Extrahierter Text ▸
25 Jahre Le Monde diplomatique: Alarm im Cyberspace!

1995, im Geburtsjahr des Internet Explorer 1.0, macht sich ein Philosoph Gedanken über die gesellschaftlichen Folgen der virtuellen Globalisierung.

Person hängt über altmodischem Computer

„Internet Cafe“ auf der CeBIT 1996 Foto: Wolfgang Weihs/dpa

Das Phänomen der Unmittelbarkeit, der Instantaneität, ist eines der wichtigsten Probleme, die sich heute sowohl den politischen wie den militärischen Strategen stellen. Die Echtzeit triumphiert über den realen Raum und die Geosphäre. Der Vorrang der Echtzeit vor der Ausdehnung des Raums ist eine vollendete Tatsache, die eine neue Ära einleitet. Das läßt sich beispielsweise an einer Werbung für Handys ablesen: „Die Erde war noch nie so klein“. Ein äußerst folgenreiches Ereignis, das das Verhältnis zur Welt und das Weltbild ganz wesentlich verändern wird.

Es gibt drei Mauern: die des Schalls, die der Wärme und die des Lichts. Die beiden ersten wurden durchbrochen. Die Schallmauer vom Überschallflugzeug. Die Wärmemauer der Atmosphäre von der Rakete, die es den Menschen erlaubt, die Erdumlaufbahn zu verlassen und auf dem Mond zu landen. Die dritte Mauer, die des Lichts, wird nicht durchbrochen, sondern man begibt sich in sie hinein. Dieser Zeitmauer sieht sich die Geschichte heute konfrontiert.

Die Tatsache, daß die Mauer des Lichtes, der Lichtgeschwindigkeit erreicht wurde, ist ein historisches Ereignis, das die Geschichte und das Verhältnis des Menschen zur Welt völlig durcheinanderbringt, sie ist ein Ereignis, das uns desorientiert. Wer dies nicht klar sagt, betrügt oder desinformiert die Bürger. Es geht um eine entscheidende Tatsache, die die Geopolitik und Geostrategie in Frage stellt, und selbstverständlich auch die Demokratie, die immer an einen Ort, an eine Stadt gebunden war.

Was sich mit dieser absoluten Geschwindigkeit für das 21. Jahrhundert ankündigt, ist die Erfindung einer Perspektive der Echtzeit. Diese könnte die Perspektive des realen Raums ersetzen, wie sie im 15. Jahrhundert von den italienischen Künstlern entdeckt wurde. Man ist sich nicht bewußt, wie sehr damals die Stadt, die Politik, der Krieg und die Ökonomie der mittelalterlichen Welt durch die Erfindung der Perspektive erschüttert wurden. Der Cyberspace ist eine neue Form von Perspektive.

Arbeitsauftrag A ▸ Welche drei Mauern werden im Text über den Cyberspace genannt?

Bereitgestellte Daten ▸
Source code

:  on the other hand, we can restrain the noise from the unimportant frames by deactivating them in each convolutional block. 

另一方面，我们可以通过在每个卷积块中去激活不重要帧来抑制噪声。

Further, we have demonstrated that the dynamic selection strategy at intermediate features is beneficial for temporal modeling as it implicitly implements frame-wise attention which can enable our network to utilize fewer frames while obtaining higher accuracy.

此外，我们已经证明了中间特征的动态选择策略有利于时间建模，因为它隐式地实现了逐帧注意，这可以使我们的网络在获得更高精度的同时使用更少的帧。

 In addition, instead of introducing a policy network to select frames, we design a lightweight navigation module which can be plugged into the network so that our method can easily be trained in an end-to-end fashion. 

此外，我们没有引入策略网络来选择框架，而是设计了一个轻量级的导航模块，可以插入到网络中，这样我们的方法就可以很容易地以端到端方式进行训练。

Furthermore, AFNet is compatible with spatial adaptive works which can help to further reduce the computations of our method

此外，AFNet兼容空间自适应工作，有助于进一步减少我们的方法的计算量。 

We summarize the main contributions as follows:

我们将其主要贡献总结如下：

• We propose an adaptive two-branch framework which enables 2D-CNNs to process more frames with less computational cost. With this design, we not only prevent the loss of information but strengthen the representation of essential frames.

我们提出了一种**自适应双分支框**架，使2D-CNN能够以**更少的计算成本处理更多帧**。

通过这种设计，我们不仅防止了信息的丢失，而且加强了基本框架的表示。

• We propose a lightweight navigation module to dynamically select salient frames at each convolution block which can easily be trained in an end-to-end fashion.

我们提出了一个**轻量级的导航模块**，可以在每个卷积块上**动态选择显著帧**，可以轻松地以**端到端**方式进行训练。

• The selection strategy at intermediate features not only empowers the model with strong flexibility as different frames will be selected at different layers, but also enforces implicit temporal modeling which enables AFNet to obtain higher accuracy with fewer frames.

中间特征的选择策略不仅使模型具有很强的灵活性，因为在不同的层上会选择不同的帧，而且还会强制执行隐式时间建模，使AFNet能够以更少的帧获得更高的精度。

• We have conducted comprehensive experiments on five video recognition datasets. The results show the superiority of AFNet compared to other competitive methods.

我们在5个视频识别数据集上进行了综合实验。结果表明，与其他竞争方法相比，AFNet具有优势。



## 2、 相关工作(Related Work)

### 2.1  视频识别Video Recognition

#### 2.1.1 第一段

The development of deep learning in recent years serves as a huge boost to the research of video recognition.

==

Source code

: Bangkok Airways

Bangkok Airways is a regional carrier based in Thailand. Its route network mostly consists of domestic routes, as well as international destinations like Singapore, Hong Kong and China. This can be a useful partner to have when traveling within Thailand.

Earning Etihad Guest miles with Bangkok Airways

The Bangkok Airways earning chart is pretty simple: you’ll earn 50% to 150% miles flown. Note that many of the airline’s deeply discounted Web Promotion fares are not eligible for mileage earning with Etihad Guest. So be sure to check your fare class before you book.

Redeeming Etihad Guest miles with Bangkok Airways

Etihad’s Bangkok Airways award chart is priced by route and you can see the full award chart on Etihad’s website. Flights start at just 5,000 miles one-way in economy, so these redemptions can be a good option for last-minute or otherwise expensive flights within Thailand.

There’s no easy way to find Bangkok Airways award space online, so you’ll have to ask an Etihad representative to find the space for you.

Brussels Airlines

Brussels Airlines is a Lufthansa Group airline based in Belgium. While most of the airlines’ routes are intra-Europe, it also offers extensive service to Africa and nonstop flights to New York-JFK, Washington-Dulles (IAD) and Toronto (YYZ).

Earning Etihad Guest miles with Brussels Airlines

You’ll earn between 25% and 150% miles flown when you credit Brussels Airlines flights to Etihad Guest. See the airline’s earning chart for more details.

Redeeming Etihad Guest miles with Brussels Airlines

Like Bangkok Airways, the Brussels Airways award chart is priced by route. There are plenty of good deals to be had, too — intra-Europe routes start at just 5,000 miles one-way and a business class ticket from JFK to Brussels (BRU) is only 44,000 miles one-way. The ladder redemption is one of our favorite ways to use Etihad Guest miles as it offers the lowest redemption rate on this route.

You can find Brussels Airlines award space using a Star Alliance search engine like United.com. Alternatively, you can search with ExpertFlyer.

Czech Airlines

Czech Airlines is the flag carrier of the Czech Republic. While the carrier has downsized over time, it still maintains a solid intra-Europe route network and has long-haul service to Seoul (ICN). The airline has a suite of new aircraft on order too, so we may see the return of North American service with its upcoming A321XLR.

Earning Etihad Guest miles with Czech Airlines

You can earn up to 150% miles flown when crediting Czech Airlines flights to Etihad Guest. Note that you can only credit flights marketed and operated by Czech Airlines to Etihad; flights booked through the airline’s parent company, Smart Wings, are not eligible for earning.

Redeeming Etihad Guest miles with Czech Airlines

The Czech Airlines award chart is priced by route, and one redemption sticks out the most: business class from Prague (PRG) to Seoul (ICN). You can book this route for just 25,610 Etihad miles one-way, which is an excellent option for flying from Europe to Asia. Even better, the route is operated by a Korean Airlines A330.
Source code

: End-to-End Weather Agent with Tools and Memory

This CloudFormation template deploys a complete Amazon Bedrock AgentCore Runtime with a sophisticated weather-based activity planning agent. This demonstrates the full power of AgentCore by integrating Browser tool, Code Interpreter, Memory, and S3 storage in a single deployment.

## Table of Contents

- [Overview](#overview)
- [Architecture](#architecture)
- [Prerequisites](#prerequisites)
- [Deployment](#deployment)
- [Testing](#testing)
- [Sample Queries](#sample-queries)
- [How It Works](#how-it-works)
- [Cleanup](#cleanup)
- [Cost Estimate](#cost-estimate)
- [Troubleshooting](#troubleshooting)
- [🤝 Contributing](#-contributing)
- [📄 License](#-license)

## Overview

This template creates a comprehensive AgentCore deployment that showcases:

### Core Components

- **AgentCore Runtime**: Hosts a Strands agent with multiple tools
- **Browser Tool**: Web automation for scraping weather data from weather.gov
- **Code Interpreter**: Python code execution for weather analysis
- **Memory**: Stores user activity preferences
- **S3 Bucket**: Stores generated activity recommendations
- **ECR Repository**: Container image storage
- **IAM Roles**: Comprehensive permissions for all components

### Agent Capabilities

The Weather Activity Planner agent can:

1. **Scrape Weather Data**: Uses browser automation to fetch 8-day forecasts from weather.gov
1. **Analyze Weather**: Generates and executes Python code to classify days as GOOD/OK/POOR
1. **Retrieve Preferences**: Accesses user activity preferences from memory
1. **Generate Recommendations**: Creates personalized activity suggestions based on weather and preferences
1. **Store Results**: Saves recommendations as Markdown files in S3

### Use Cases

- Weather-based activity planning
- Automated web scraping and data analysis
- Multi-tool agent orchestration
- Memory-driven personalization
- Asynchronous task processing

==

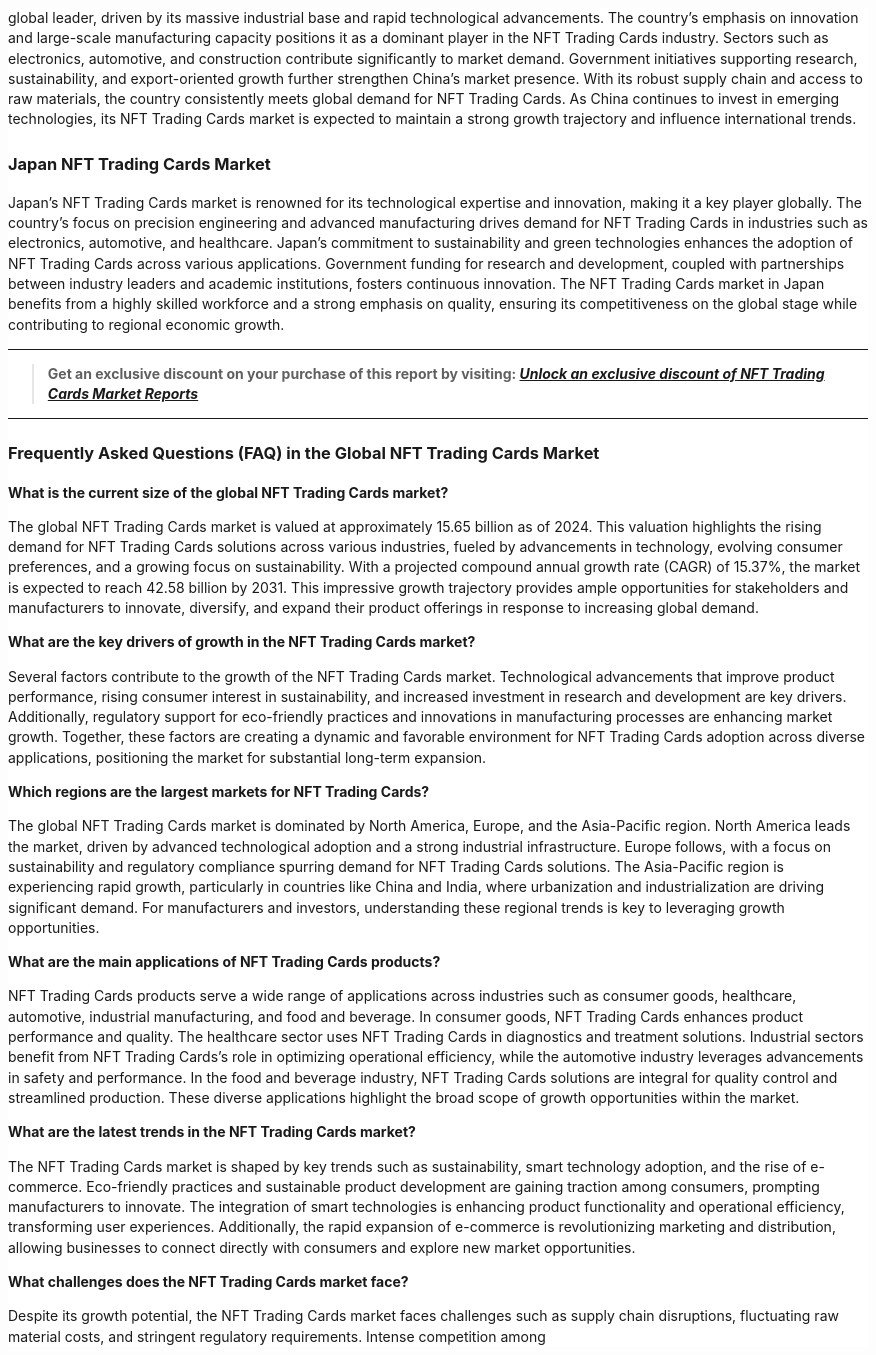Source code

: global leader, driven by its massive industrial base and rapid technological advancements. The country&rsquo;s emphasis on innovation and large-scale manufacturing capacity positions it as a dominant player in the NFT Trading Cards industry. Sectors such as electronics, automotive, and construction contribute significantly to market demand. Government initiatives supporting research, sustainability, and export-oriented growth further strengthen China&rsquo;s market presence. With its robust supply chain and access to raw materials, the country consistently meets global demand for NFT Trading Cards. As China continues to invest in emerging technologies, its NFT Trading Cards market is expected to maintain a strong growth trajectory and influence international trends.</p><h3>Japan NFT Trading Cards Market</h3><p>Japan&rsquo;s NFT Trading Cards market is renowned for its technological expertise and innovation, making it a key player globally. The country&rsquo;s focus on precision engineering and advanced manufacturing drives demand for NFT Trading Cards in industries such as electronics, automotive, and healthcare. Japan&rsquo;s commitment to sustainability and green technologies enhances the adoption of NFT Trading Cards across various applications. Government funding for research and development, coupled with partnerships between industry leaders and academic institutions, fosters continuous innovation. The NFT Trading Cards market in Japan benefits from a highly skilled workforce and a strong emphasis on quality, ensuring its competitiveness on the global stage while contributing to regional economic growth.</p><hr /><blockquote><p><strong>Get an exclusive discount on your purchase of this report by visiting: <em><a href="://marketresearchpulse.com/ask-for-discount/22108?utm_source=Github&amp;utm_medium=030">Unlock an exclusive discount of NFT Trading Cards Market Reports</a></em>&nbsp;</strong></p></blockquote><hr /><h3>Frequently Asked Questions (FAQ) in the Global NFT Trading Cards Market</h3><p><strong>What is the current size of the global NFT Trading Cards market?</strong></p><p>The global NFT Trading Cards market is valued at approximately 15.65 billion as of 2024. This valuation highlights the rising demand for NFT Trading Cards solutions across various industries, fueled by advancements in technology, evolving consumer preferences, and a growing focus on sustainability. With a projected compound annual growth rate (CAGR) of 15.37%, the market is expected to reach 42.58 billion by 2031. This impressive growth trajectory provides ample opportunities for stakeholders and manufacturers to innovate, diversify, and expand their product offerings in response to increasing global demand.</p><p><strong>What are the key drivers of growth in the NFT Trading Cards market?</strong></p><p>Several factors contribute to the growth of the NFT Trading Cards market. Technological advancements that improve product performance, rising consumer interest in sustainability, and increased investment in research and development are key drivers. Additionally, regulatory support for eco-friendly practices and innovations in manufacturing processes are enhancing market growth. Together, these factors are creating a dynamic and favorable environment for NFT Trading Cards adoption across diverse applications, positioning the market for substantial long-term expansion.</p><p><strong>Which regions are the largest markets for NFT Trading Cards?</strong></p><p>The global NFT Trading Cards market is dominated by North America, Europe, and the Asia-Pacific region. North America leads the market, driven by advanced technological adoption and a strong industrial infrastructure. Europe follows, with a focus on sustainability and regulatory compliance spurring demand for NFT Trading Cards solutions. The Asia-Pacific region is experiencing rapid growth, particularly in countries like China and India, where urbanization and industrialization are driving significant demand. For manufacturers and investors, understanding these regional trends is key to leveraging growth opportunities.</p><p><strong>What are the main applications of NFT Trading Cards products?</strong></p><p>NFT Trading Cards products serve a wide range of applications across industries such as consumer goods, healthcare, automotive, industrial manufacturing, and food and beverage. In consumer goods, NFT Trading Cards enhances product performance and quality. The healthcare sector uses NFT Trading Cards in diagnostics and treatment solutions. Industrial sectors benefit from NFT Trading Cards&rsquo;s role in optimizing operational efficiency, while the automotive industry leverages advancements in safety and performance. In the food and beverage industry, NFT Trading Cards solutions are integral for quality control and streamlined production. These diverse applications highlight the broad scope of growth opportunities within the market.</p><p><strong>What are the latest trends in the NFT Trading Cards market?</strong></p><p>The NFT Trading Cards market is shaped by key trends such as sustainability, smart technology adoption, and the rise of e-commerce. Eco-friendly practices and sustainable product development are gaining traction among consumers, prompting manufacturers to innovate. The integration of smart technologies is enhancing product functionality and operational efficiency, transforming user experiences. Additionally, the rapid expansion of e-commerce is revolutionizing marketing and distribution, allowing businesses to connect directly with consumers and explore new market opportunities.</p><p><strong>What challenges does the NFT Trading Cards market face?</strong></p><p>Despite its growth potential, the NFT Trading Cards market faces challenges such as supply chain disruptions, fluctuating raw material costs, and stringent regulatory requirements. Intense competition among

Arbeitsauftrag B ▸ Gib aus den Datensätzen den Abschnitt von der Zeile mit „The Bangkok Airways“ bis einschließlich der Zeile mit „Redeeming Etihad Guest miles with Bangkok“ erneut wieder und tausche darin „Bangkok Airways“ gegen „Thai Airways“ aus. Alles andere bleibt unverändert.

Ergebnis A ▸ Die Mauer des Schalls, die der Wärme und die des Lichts.

Ergebnis B ▸
The Thai Airways earning chart is pretty simple: you’ll earn 50% to 150% miles flown. Note that many of the airline’s deeply discounted Web Promotion fares are not eligible for mileage earning with Etihad Guest. So be sure to check your fare class before you book.

Redeeming Etihad Guest miles with Thai Airways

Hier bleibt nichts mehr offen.